Ziyaretçi
makam
ezginin dayandığı dizideki seslerin, seyir denen düzen içinde kullanılış tarzı.
Sponsorlu Bağlantılar
Makamın dizisini dört, beş ya da daha az ya da daha çok sesten kurulu küçük dizilerin belli bir düzen içinde birleşimi oluşturur.
Tarih boyunca her toplumun müziğinde makamsal bir dönem olmuş, her toplumda bu kavrama değişik adlar verilmiştir. Batı toplumları Eski Yunancadan gelme mod sözcüğünü kullanırlar.

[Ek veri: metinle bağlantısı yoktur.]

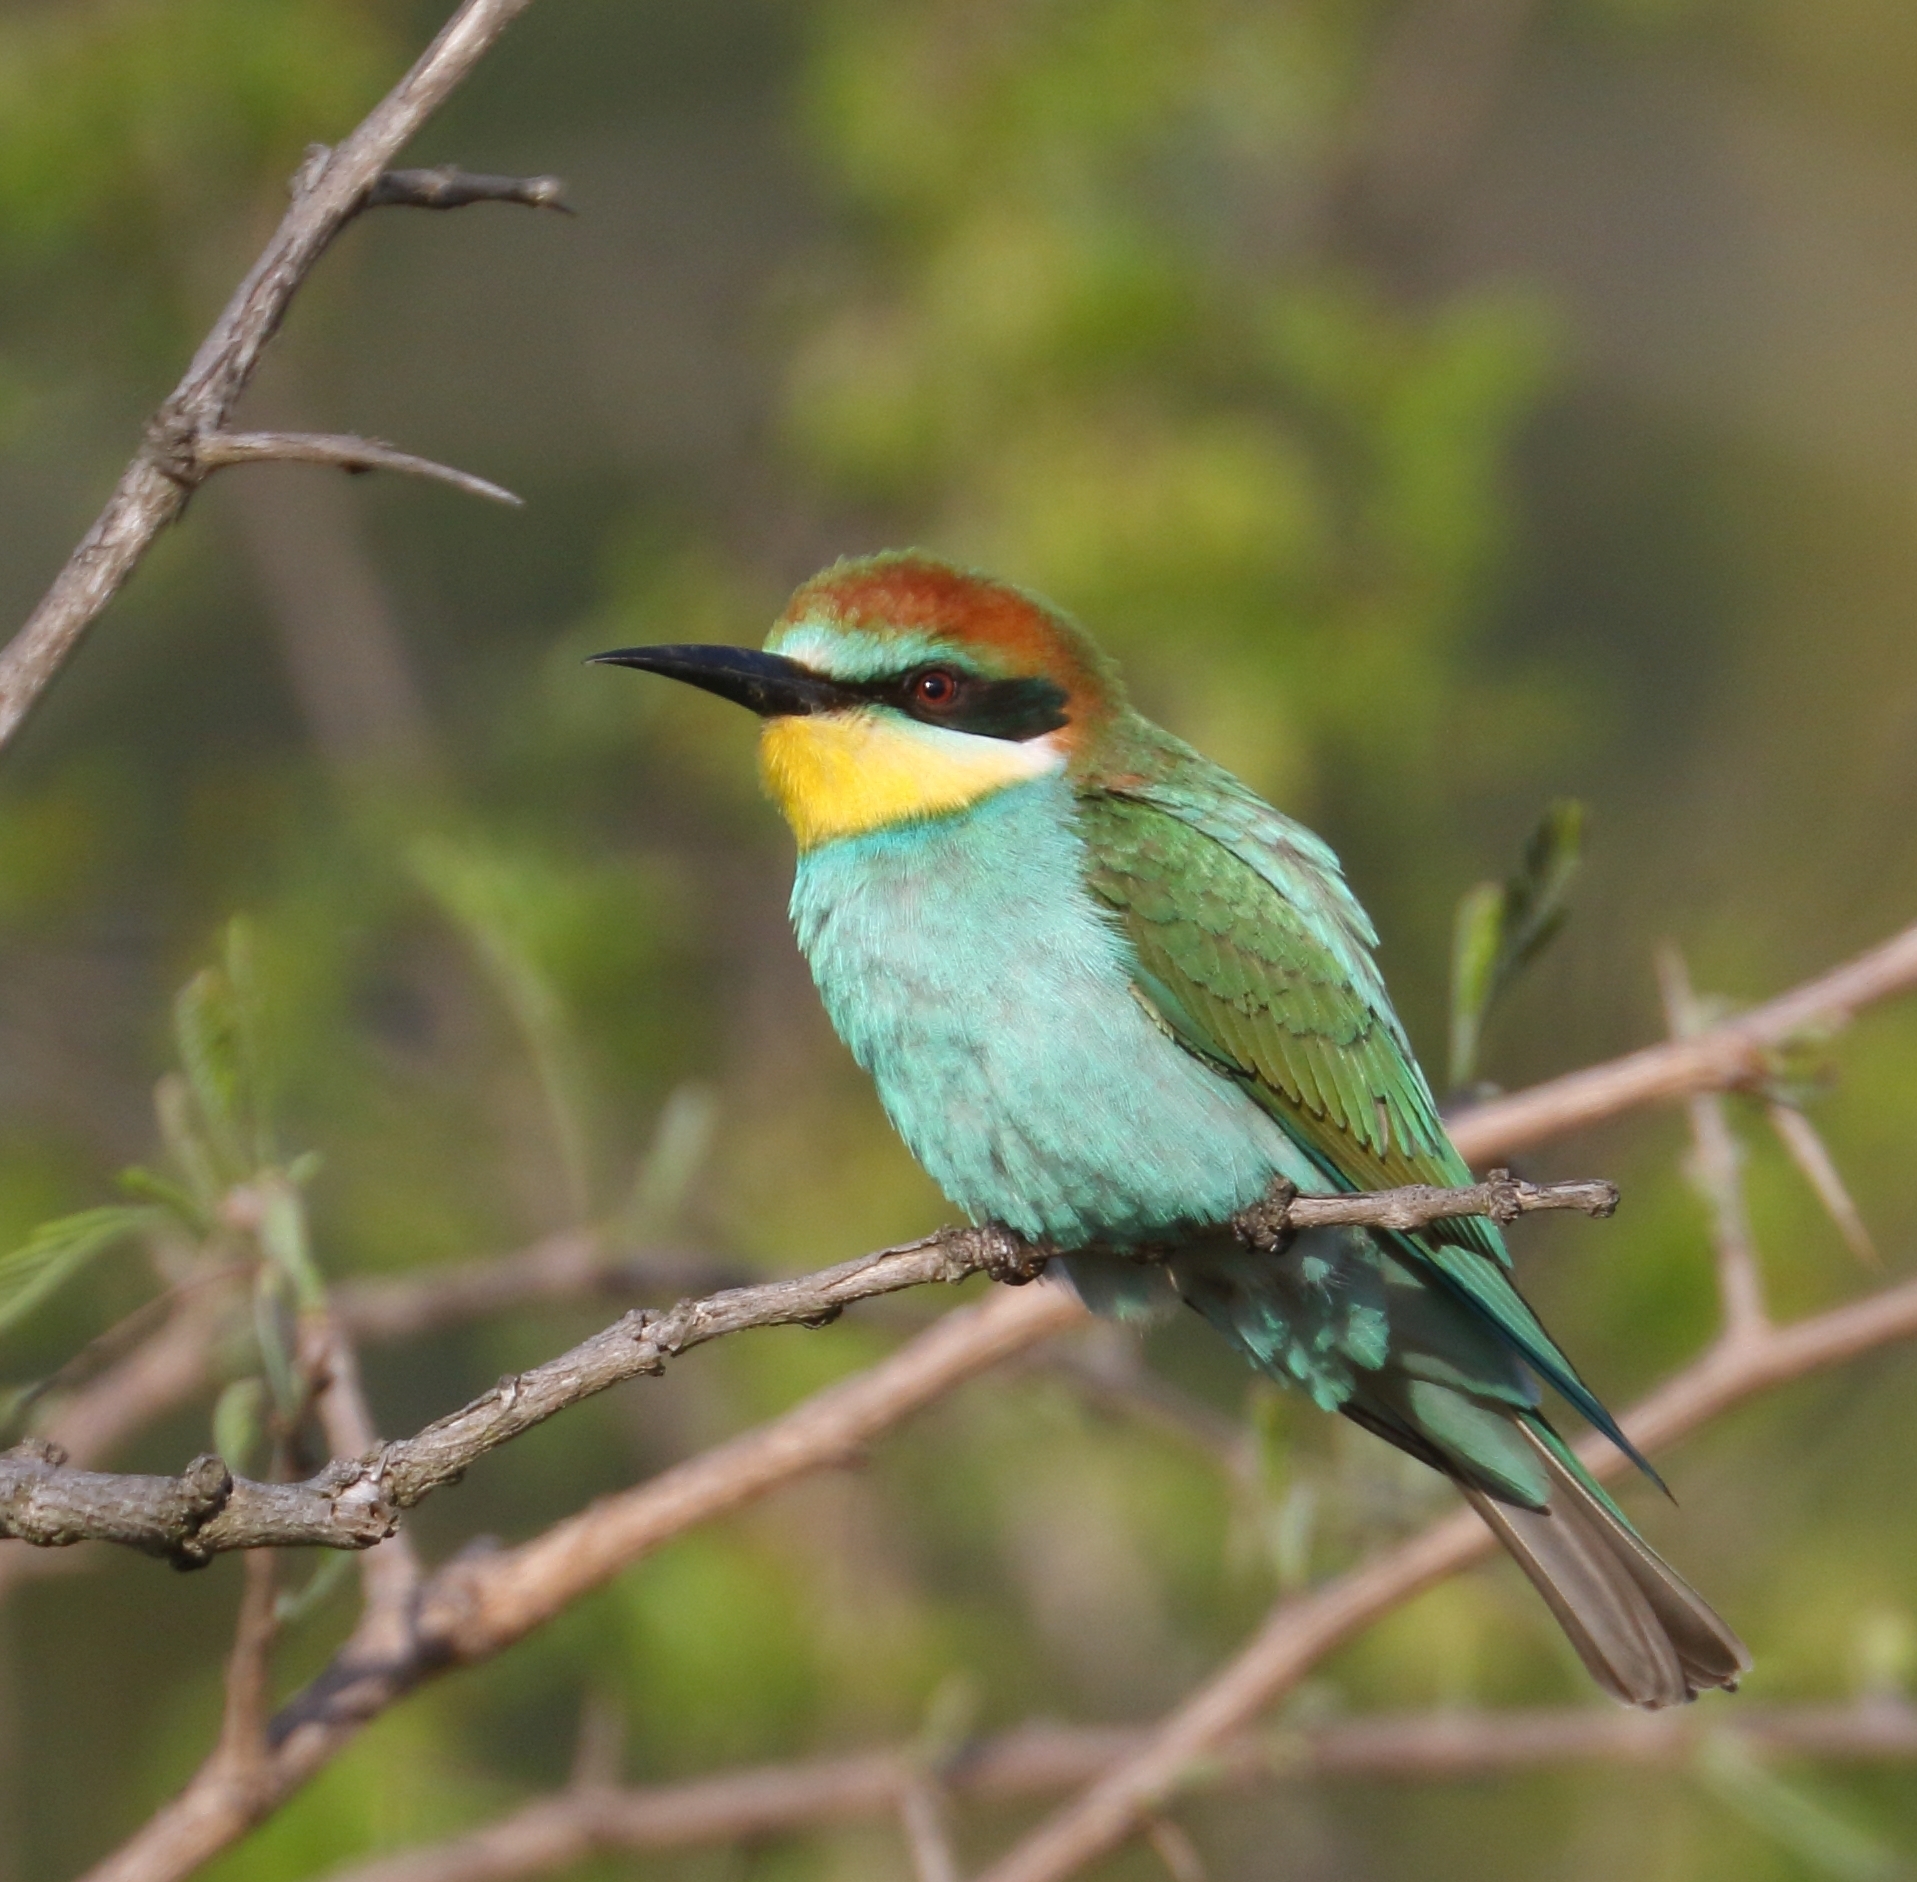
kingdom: Animalia
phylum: Chordata
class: Aves
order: Coraciiformes
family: Meropidae
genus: Merops
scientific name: Merops apiaster
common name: European bee-eater
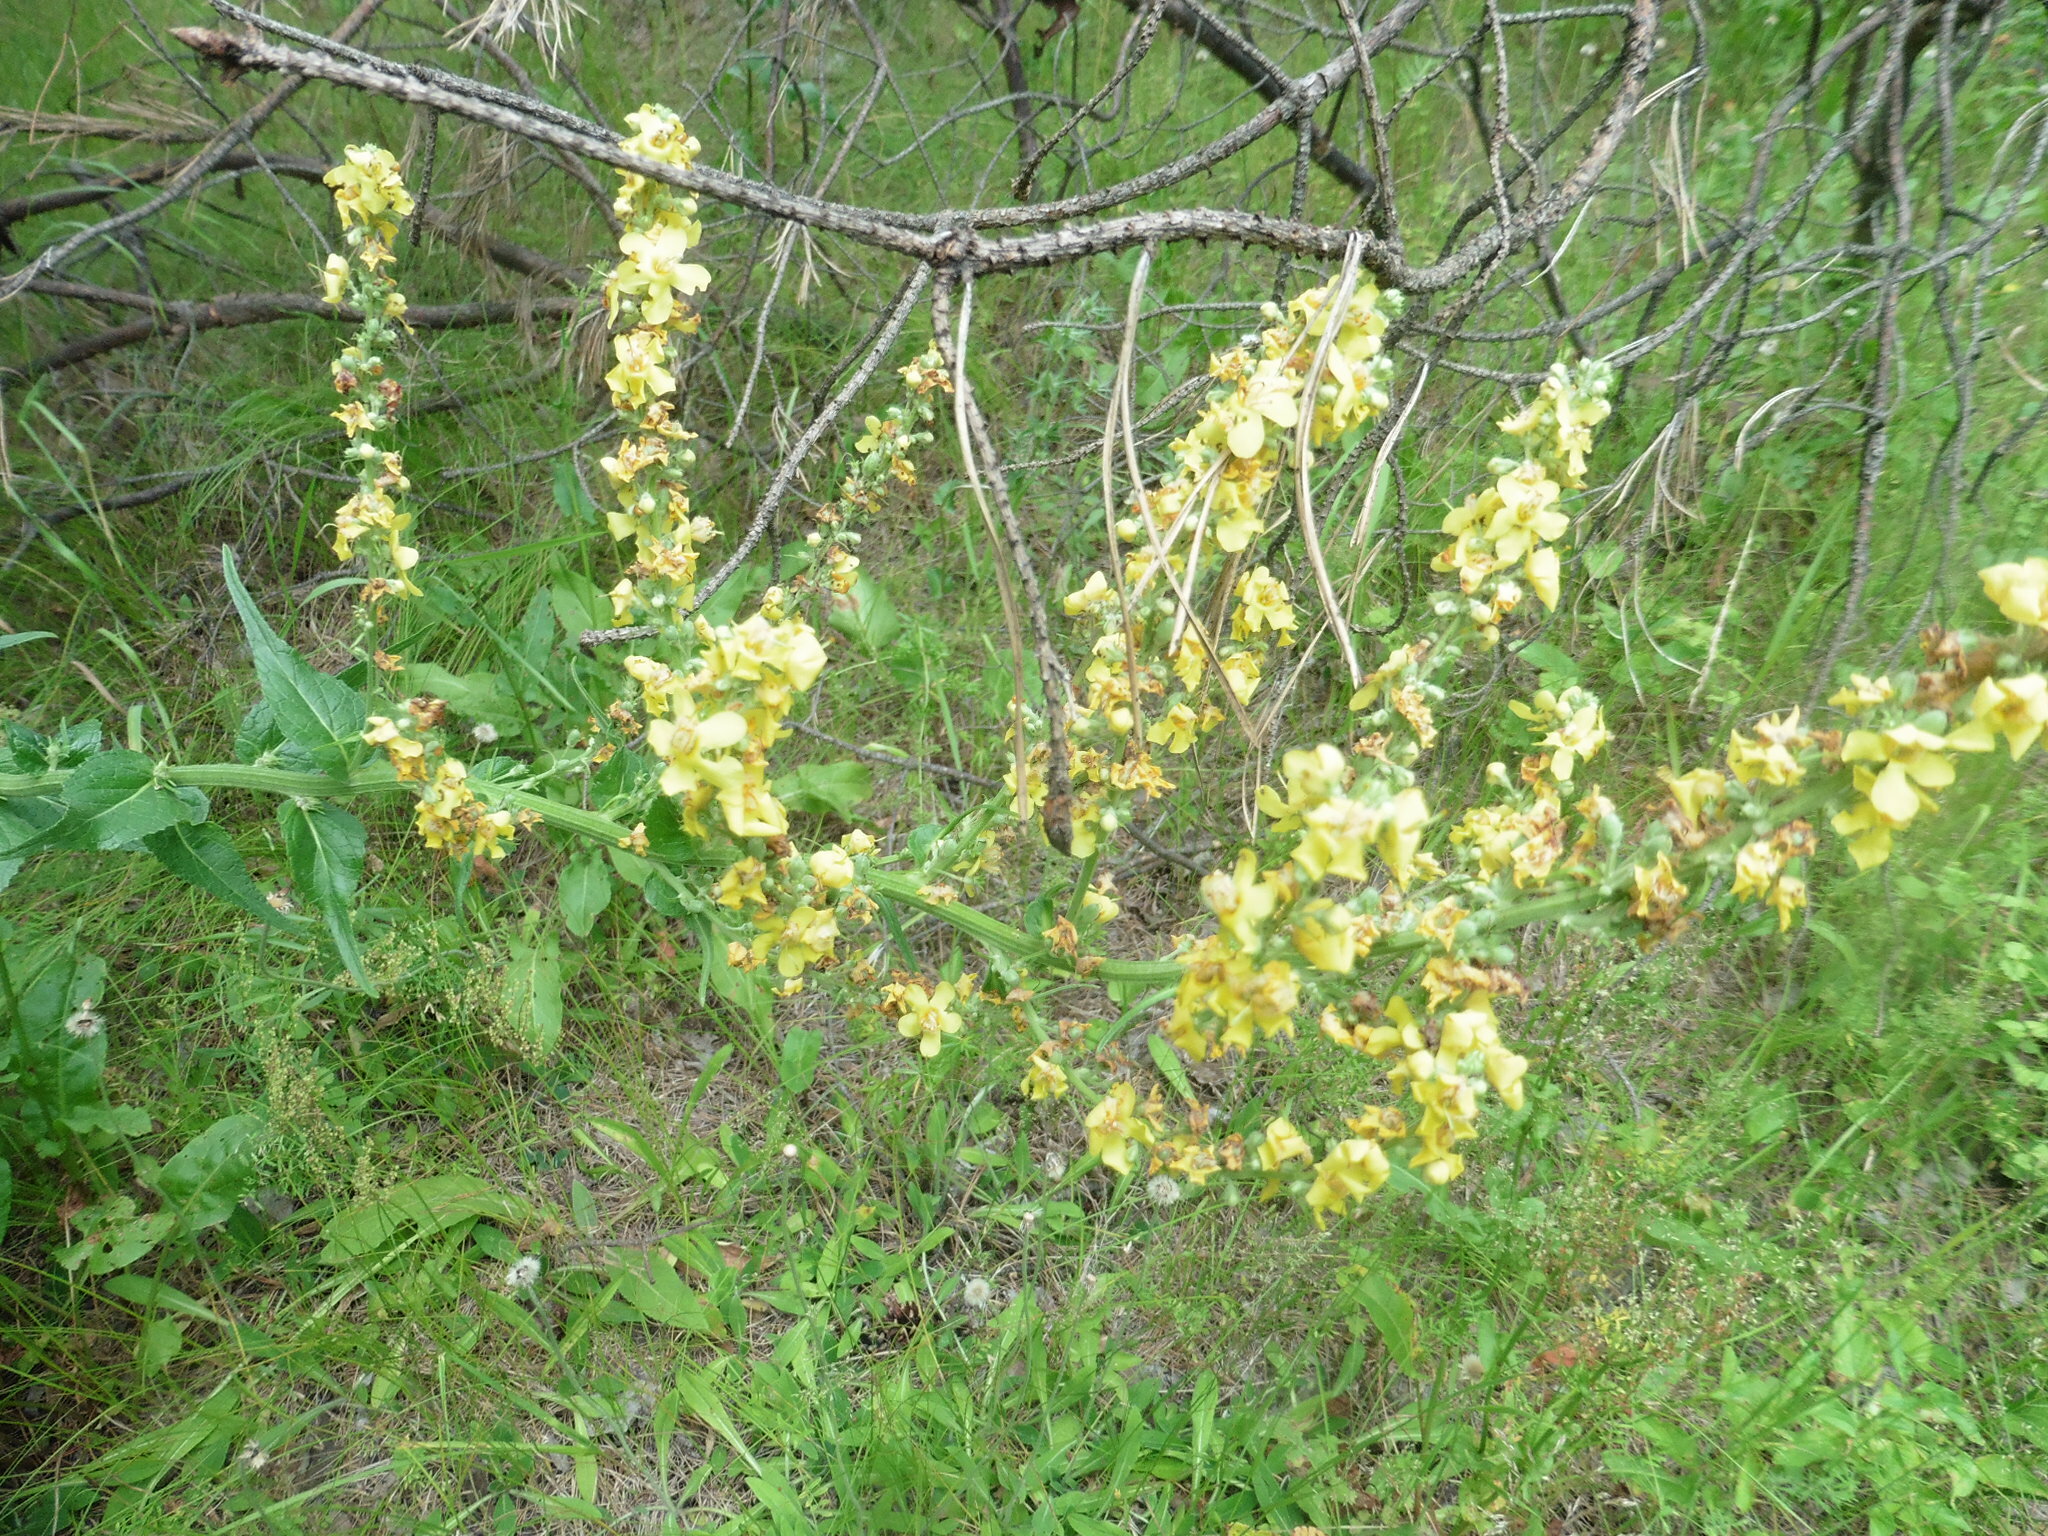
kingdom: Plantae
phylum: Tracheophyta
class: Magnoliopsida
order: Lamiales
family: Scrophulariaceae
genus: Verbascum
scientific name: Verbascum lychnitis
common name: White mullein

Kavrama Hint müziğinde raga, İran müziğinde destgâh, Türk ve Arap müziklerinde ise makam adı verilir.
Makamların adları gibi, kullanılış biçimleri ve nitelikleriyle içerdikleri sesler tarih boyunca değişmiştir. Türk müziğinde kullanılan makamlar, adlarıyla olmasa da, fiziksel oluşumları ya da aralıklarının sıralanışı bakımından Arap ve İran müziğindeki makamlara yakındır. Bununla birlikte, aralıklar ve seyir bakımından gösterdikleri farklar dolayısıyla, Türk makamları denen makamları tümüyle OsmanlIlara özgü saymak gerekir. Üstelik gerek II. Murad ve gerekse III. Selim dönemlerinde düzenlenen çok sayıda yeni makamın neredeyse hiçbiri başka ülkelerde kullanılmamıştır. Safiyeddin Urmevi’ den günümüze değin bütün kuramcılar makamları, sekizliden daha küçük ses dizilerinin bileşimi olarak açıklamışlardır.
İlk kez Ekrem Karadeniz, Abdülkadir Töre’nin çalışmalarına dayanan yapıtında makamları, biri inici, öbürü çıkıcı olmak üzere, iki sekizli ile açıklamayı denemiştir. Kemal İlerici ise geleneksel anlayıştan farklı olarak dizisel bir anlayışla açıkladığı makamları, ana dizi olarak kabul ettiği hüseyni dizisinin derecelerinden türeten bir sistem geliştirmiştir. Günümüzde bütün öğretim kurumlarınca benimsenmiş olan Arel-Ezgi Sistemi’ndeyse, makamlar dörtlü ve beşlilerin ya da var olan makamların birbirine eklenmesiyle açıklanmıştır. Yalçın Tura ise Türk Musikisinin Meseleleri (1988) adlı kitabında bu sistemi radikal bir yaklaşımla eleştirmiş,ama makamların oluşumu ya da sınıflanması gibi konularda farklı bir seçenek geliştirmemiştir.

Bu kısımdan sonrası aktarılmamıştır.